Some major hotel wifi networks are real sieves
Researchers from security company Cylance have discovered that some internet gateways currently used by hotels and conference centres were real sieves. In fact, malicious users could easily launch various types of attack on customers accessing the wifi networks of these establishments, Le Monde Informatique reports. According to the researchers, the equipment concerned, which is used to manage visitor networks in both budget hotels and luxury hotels throughout the world are made by a company called ANTlabs. On several ANTLabs InnGate models the rsync service is wrongly configured: it listens on TCP port 873 and allows non-authenticated attackers full read-write access to the equipment’s file system.
Rsync is a utility used to synchronise the files and directories between Linux systems, and it thus comprises download and file copying functions. The tool takes charge of authentication and can be limited to specific directories. However, on the ANTLabs InnGate equipment concerned, it has been configured insecurely by default. “When an attacker gains full read and write access to a Linux file system, it’s trivial to then turn that into remote code execution”, Cylance researcher Brian Wallace states in a blog post. “The attacker could upload a backdoored version of nearly any executable on the system and then gain execution control, or simply add an additional user with root level access and a password known to the attacker.

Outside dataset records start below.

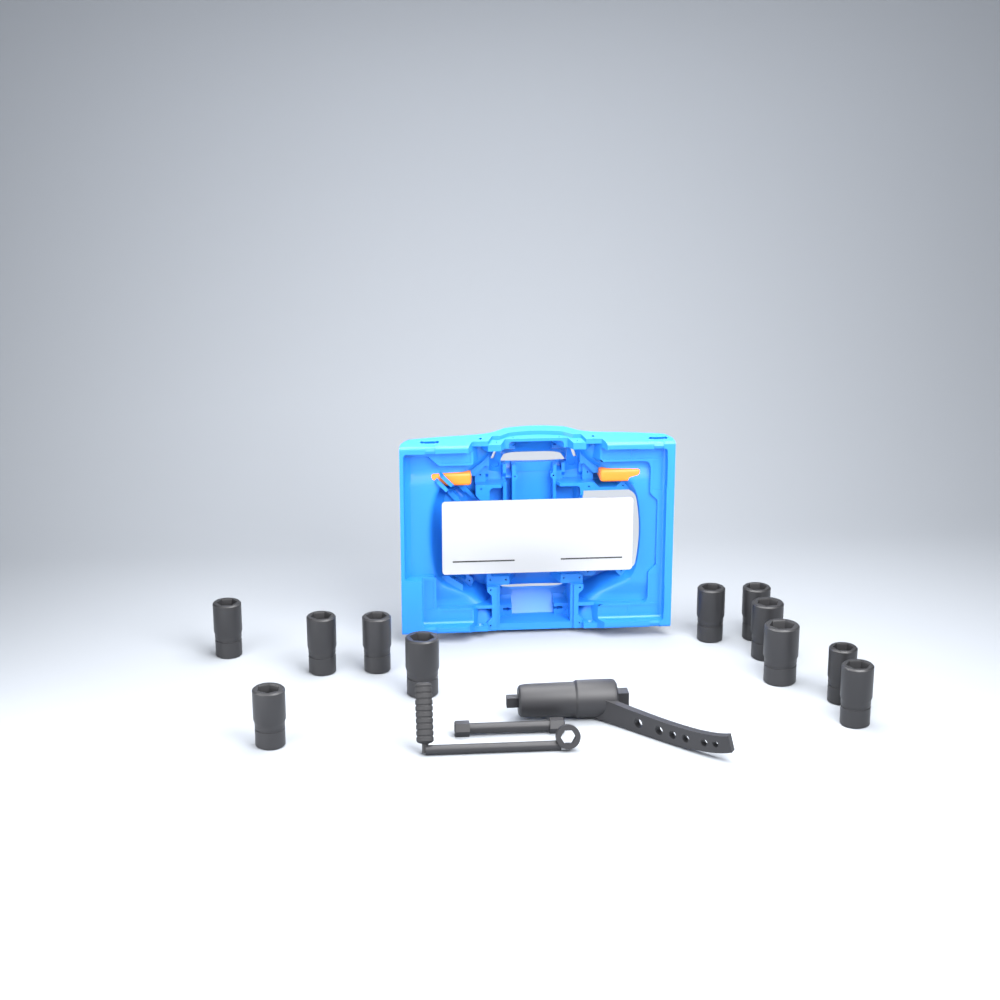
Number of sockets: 11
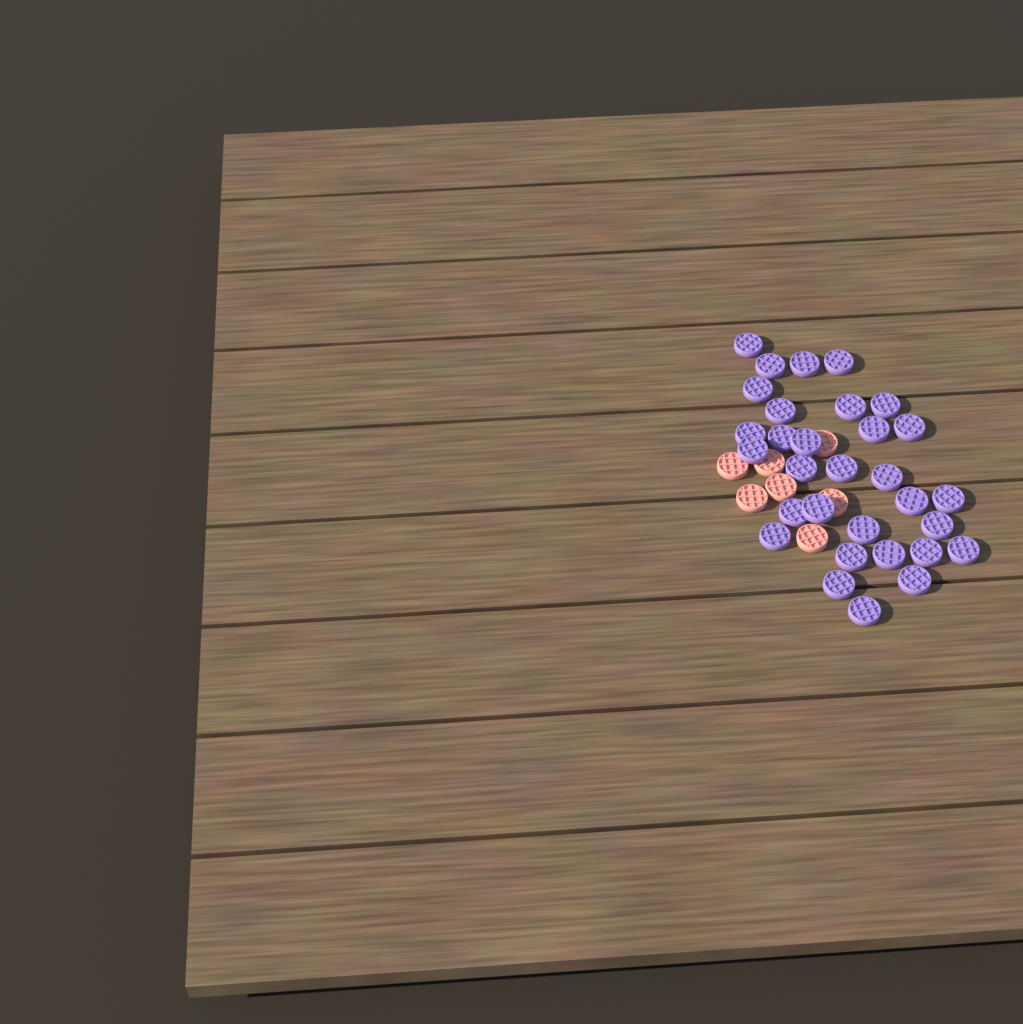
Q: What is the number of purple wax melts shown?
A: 31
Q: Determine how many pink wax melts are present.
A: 7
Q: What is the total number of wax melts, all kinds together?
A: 38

Once full file system access is obtained, the endpoint is at the mercy of the attacker.” Last Thursday ANTlabs supplied patches to repair the fault, which has the reference CVE-2015-0932. Patches are available for the following models: IG 3100 and 3101, InnGate 3.00 E-Series, 3.01 E-Series, 3.02 E-Series and 3.10 E-Series and InnGate 3.01 G-Series and 3.10 G-Series.
The hotel’s activities are also compromised
Hotel networks are a good target for so-called hackers. In November 2014 Kaspersky Lab researchers warned of the activity of a group of cyber spies baptised DarkHotel. The group infiltrated the networks of several luxury hotels to target company bosses and entrepreneurs travelling in the Asia-Pacific region. The InnGate vulnerability could allow hackers to launch attacks against the wifi networks for use by hotel customers, like those carried out by the DarkHotel group. If this were so, the attackers could monitor traffic to steal sensitive information: they could replace the files that users were downloading from the internet on the fly with malicious files; they could eliminate SSL encryption or reduce security and much more. “Given the level of access that this vulnerability offers to attackers, there is seemingly no limit to what they could do”, Wallace writes.
In some instances the fault doesn’t only expose customers, but all of the hotel’s activities too. Cylance’s researchers mention environments in which InnGate equipment has been integrated into PMS systems used to manage several aspects of hotel operations, such as reservations, sales, planning, personnel, payroll, maintenance, inventory management and so on. Cylance has identified 277 InnGate items of equipment that can be attacked straight from the internet in 29 countries, with the greatest number of exposed gateways in the USA. “Listing those vulnerable devices at this time would be irresponsible and could result in a compromise of those networks,” Wallace stated. “Take it from us that this issue affects hotels brands all up and down the spectrum of cost, from places we’ve never heard of to places that cost more per night than most apartments cost to rent for a month.”